胡亥聞言一怔,都怪今晚的燈光太過柔和,恍惚間讓他在自家父皇臉上看到了一絲脆弱。
胡亥:……
這肯定是錯覺!但是, 他, 他認輸了。
他不能打擾自家父皇休息!
胡亥慌忙站起身來,對著嬴政行禮道:“父皇請安心休息,兒臣這就告退。”
說完,垂下視線, 抬腿便向外走去。
嬴政見剛剛還賴著不願走的胡亥轉變的如此之快, 啞然失笑,這小子的軟肋也太過明顯,太好拿捏了些。
不過胡亥如此看重他,倒讓他有些不忍了。
嬴政看著胡亥有些落寞的背影, 心中一歎,這還是個孩子,放縱一次,又有何妨。
胡亥正向外走,突然感覺肩膀一重,他回頭一看,便看到了自家父皇。
“你這次便留下,不過隻此一次,下不為例。”嬴政單手按在胡亥肩上,聲音較之剛才柔和了不少。
胡亥反射性的搖了搖頭,隻此一次怎麼可以?
見到胡亥的反應,嬴政神色漠然的想要收回手,卻這小子已經轉過身伸手就摟住了他的腰。
“父皇讓兒臣留下,可不能食言。”胡亥死死的掛在自家父皇身上,小聲道。
嬴政感到了瞬間的頭疼,他果然不該給這小子什麼好臉色。
……
胡亥開開心心的在自家父皇榻上蹭了一晚,直到幾天之後的蠟祭,心中的愉悅又多了一些。
這是帝國一統六國之後進行的第一次蠟祭,自然與以往不同,要更為盛大一些。
前來參加晚宴不隻是朝中諸臣,還有各郡縣的士族名士,甚至是原六國殘存王族。
胡亥也就有幸看到了眾人精彩的臉色,多出來的這些人裡,阿諛奉承者有之,怨恨屈辱者有之,驚愕憤怒者有之。

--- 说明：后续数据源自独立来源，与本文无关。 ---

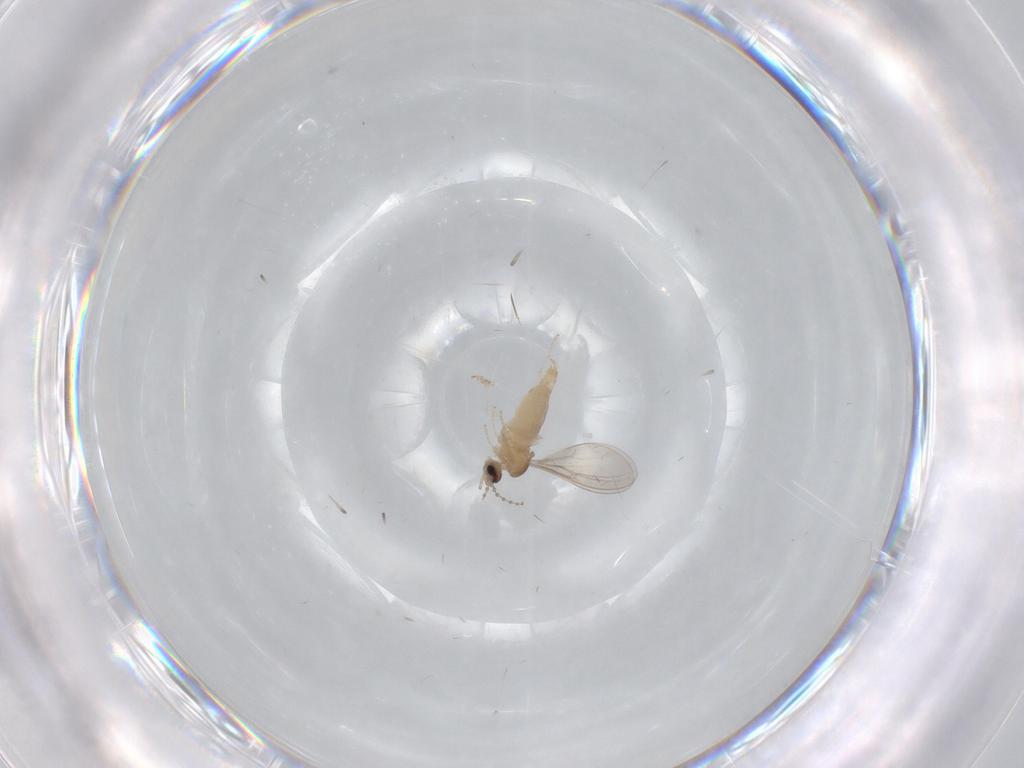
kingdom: Animalia
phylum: Arthropoda
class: Insecta
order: Diptera
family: Cecidomyiidae
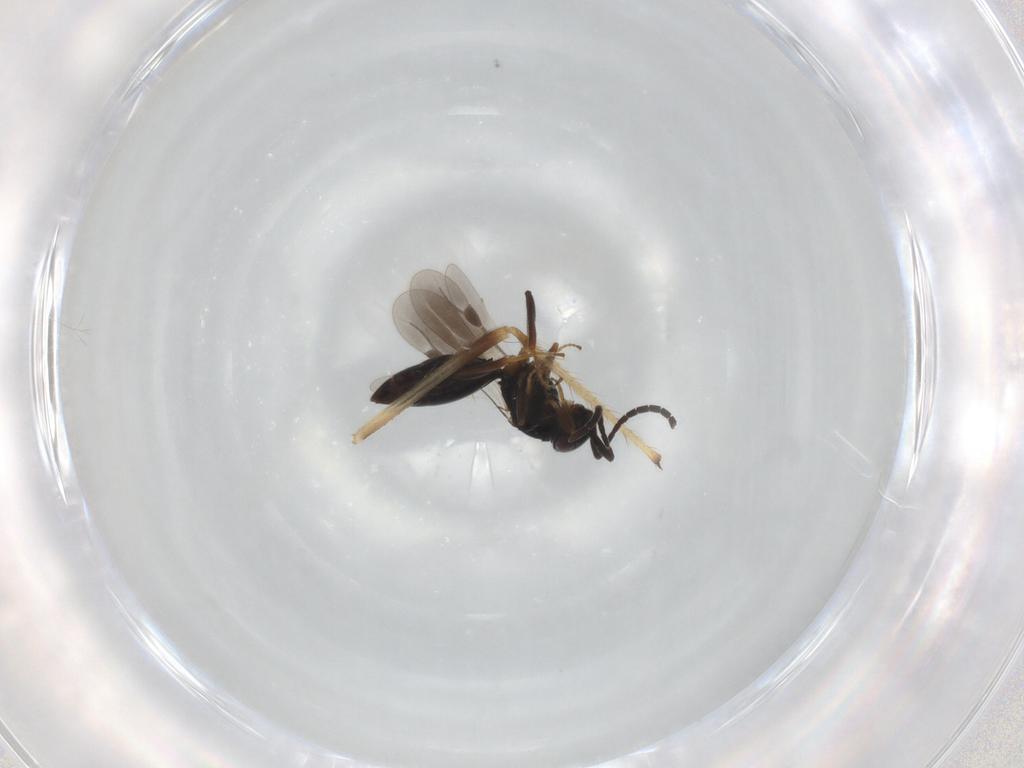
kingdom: Animalia
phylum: Arthropoda
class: Insecta
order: Hymenoptera
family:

而這最後一部分驚愕憤怒的,大多便是因為看到了章台宮的窗戶。
玻璃窗戶有多透亮,花大價錢買了玻璃製品的這些人臉色就有多難看。
這其中有些消息靈通的,知道了玻璃與胡亥的關係,看向胡亥的眼神中便隱晦的帶了些被愚弄的怨毒。
胡亥的精力大部分放在了自家父皇身上,小部分則給了身邊的扶蘇,至於剩下的全在這還算豐盛的晚宴上。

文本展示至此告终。